Back in the golden age of cinema, before computers could make the impossible possible and before organizations existed to protect everyday Joes from killing themselves on set, directors were gods, and producers wielded near-absolute power over life-or-death situations. Everyone wanted a job and would do almost anything to keep it, which sometimes meant being placed in perilous positions where danger and even death were accepted as part of the price of making movies.

And that was very much the case with 1928’s Noah’s Ark, a silent film marred by a largely avoidable tragedy, one that helped spark the creation of early stunt and on-set safety regulations in Hollywood.

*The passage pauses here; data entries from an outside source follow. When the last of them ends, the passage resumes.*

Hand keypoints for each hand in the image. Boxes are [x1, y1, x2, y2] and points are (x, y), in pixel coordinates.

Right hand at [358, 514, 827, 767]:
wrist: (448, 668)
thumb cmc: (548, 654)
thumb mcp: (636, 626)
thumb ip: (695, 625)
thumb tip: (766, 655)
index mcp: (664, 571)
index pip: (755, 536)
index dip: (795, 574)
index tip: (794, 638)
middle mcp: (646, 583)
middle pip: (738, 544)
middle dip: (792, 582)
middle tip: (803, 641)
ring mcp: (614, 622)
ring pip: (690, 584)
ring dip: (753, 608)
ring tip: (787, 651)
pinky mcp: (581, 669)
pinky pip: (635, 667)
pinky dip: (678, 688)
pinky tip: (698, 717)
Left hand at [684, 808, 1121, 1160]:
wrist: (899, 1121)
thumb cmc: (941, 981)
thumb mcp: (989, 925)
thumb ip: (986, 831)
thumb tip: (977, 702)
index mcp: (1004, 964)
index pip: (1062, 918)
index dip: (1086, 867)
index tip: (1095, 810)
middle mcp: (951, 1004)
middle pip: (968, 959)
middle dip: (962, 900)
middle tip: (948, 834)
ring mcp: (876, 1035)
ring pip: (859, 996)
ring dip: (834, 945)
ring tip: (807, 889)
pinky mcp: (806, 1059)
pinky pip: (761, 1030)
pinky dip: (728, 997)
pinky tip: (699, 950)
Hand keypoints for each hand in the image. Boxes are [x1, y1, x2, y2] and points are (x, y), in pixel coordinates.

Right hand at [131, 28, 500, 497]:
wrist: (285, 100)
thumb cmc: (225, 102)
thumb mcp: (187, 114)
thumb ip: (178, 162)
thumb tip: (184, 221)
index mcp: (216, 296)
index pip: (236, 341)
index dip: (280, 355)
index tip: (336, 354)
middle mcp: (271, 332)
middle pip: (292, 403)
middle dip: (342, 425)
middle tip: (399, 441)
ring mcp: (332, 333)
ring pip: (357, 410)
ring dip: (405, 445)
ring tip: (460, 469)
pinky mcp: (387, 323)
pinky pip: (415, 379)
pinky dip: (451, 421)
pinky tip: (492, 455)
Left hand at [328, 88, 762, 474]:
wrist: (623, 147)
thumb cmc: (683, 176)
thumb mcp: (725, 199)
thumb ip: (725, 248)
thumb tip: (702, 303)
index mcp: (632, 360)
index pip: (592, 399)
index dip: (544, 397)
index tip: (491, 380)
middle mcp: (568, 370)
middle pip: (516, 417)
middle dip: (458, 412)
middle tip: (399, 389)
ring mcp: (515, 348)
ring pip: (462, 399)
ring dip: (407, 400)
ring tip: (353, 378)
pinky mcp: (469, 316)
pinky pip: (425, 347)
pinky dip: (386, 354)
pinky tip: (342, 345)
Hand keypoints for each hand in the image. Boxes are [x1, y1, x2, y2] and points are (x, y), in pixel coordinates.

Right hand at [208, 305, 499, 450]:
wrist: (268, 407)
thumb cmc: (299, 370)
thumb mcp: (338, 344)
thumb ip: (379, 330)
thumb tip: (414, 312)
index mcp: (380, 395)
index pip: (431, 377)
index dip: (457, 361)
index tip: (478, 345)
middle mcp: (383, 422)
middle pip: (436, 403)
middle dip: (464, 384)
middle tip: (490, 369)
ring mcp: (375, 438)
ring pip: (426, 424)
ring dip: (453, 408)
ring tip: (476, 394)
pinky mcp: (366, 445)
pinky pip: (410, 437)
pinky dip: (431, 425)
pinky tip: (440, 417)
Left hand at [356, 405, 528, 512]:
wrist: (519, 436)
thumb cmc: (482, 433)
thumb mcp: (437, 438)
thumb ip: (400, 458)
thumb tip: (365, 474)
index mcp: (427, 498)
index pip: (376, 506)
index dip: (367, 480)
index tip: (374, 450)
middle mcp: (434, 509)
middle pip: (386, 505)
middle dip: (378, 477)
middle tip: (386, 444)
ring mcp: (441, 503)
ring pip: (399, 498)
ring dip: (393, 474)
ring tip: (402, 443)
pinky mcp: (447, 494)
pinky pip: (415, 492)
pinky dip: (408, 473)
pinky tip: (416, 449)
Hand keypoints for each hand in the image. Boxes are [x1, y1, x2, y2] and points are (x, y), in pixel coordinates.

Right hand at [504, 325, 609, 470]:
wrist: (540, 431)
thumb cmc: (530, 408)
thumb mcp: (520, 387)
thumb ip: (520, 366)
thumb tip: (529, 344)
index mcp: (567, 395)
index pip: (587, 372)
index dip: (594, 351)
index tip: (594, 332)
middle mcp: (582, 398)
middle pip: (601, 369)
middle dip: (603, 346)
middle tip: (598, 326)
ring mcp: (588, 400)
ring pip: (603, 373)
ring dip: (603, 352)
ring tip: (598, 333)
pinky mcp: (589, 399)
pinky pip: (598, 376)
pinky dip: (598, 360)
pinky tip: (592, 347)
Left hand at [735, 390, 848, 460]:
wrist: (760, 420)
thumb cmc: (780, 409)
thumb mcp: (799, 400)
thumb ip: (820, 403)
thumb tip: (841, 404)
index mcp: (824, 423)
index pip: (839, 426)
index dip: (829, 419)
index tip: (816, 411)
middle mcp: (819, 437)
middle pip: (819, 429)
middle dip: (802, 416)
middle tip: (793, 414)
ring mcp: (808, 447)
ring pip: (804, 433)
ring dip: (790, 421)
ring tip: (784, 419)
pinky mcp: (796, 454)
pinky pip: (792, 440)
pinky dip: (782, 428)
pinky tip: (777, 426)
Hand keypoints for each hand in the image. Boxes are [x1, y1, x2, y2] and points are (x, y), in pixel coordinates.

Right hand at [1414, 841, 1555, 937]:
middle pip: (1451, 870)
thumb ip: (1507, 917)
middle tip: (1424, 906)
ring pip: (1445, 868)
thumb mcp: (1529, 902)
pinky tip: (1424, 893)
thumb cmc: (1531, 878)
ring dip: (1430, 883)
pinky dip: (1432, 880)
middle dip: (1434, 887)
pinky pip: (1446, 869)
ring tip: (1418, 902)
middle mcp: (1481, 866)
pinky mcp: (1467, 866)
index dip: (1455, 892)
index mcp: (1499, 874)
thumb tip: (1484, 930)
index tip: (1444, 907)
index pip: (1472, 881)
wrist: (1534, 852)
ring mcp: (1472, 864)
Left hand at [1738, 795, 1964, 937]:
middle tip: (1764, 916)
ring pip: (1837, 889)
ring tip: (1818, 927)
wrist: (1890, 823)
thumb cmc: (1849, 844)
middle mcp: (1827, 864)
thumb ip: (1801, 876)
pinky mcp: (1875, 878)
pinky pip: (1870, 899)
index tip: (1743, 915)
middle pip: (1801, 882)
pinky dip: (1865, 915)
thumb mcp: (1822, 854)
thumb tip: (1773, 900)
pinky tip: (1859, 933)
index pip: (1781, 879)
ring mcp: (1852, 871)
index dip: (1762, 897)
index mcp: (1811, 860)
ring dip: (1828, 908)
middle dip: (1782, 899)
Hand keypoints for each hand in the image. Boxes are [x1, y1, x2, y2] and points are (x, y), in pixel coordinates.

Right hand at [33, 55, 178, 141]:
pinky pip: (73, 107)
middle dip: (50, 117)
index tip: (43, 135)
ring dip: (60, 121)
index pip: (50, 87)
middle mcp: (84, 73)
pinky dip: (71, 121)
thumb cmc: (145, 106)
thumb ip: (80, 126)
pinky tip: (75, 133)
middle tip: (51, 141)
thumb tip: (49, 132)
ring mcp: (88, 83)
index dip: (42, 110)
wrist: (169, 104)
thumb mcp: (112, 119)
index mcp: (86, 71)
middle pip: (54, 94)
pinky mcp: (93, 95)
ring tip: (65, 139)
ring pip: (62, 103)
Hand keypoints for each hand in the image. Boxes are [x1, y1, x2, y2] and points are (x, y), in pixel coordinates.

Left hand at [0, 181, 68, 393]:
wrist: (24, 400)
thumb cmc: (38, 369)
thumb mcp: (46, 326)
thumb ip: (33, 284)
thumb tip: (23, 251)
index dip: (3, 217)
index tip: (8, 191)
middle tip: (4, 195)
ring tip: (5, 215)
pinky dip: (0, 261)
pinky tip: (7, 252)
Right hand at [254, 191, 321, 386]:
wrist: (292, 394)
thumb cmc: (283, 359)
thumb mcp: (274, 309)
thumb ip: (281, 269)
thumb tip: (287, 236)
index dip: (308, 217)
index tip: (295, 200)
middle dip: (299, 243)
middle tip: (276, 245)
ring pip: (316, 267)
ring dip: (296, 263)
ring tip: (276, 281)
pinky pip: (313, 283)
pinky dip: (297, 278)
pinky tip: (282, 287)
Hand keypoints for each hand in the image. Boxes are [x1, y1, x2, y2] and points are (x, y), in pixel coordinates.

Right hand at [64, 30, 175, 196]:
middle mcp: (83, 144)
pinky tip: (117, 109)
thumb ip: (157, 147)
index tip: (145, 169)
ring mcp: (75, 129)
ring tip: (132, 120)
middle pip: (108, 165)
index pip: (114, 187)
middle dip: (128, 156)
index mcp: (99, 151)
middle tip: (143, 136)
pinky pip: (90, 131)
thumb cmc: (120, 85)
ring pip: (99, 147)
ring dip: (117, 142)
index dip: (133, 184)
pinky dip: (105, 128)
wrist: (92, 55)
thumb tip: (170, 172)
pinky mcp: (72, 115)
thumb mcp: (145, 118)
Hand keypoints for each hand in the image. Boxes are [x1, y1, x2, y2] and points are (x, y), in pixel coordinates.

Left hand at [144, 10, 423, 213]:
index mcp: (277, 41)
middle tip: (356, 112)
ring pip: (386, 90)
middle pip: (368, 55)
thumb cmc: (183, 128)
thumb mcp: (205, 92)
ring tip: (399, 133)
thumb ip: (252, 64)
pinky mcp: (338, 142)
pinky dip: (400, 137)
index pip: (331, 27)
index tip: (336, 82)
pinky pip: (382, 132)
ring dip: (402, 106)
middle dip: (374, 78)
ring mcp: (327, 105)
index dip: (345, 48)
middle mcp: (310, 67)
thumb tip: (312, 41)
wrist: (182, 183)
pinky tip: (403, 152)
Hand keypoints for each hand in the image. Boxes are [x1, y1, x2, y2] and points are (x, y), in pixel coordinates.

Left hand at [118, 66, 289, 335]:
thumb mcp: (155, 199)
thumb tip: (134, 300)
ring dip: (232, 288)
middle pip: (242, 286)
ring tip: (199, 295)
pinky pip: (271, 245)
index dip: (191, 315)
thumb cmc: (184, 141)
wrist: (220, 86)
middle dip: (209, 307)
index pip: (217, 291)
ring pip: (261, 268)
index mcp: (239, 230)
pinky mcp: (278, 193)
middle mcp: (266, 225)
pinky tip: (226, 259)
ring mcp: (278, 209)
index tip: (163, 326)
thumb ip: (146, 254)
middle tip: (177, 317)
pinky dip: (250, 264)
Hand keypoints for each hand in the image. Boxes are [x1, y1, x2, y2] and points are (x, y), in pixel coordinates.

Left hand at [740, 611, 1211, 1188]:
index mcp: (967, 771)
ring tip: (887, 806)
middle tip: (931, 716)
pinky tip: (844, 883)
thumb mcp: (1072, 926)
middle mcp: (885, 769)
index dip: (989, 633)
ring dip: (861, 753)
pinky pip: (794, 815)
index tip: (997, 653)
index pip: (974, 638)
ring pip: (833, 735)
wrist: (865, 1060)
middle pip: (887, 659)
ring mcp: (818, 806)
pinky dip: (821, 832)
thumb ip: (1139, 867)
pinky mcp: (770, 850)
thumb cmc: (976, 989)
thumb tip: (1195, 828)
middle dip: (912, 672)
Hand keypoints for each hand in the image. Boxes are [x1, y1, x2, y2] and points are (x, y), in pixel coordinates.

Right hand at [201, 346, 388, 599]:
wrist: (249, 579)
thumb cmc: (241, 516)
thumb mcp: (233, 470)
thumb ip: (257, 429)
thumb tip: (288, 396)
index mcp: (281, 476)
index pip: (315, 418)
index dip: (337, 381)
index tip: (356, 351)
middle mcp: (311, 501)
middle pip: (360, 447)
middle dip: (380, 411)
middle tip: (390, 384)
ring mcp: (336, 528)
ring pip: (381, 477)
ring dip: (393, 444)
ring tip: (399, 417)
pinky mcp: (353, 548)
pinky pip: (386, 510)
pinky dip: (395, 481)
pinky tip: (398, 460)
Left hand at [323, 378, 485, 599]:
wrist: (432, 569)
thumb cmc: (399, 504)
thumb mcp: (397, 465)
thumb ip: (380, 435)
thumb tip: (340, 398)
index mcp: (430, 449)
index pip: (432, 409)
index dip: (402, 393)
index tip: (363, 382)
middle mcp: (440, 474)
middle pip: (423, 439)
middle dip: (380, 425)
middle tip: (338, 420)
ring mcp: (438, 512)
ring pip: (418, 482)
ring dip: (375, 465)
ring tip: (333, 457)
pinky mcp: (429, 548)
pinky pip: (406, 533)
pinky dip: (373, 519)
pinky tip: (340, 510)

Created by film titans Darryl F. Zanuck and Michael Curtiz, the ambitious project retold the biblical story of Noah while weaving in a parallel narrative centered on World War I soldiers. For the massive flood sequence, the filmmakers wanted the extras to appear genuinely terrified, and to achieve that level of realism, they released an estimated 600,000 gallons of water onto hundreds of performers without warning or confirming whether they could swim.

According to reports, cinematographer Hal Mohr walked off the set due to the disregard for the safety of the extras. But the production marched forward. And the results were catastrophic.

The force of the water was so extreme that it caused the extras to crash into the concrete sets, breaking bones in the process. According to reports, one extra had to have his leg amputated, while star George O’Brien lost several toenails. According to several accounts, three people died in the flood, and dozens of ambulances were called to the set.

NOAH'S ARK, 1928

Everett Collection

Among the hundreds that battled for their lives in floodwaters was a young Marion Morrison, who would later be known as John Wayne.

The disaster influenced the establishment of early, industry-wide stunt safety protocols, helping formalize on-set safety practices and guidelines for planning and protecting dangerous stunts and large crowd scenes. In the aftermath, productions began to increasingly rely on trained stunt performers, improve on-set medical readiness, and deliberate risk assessment standards.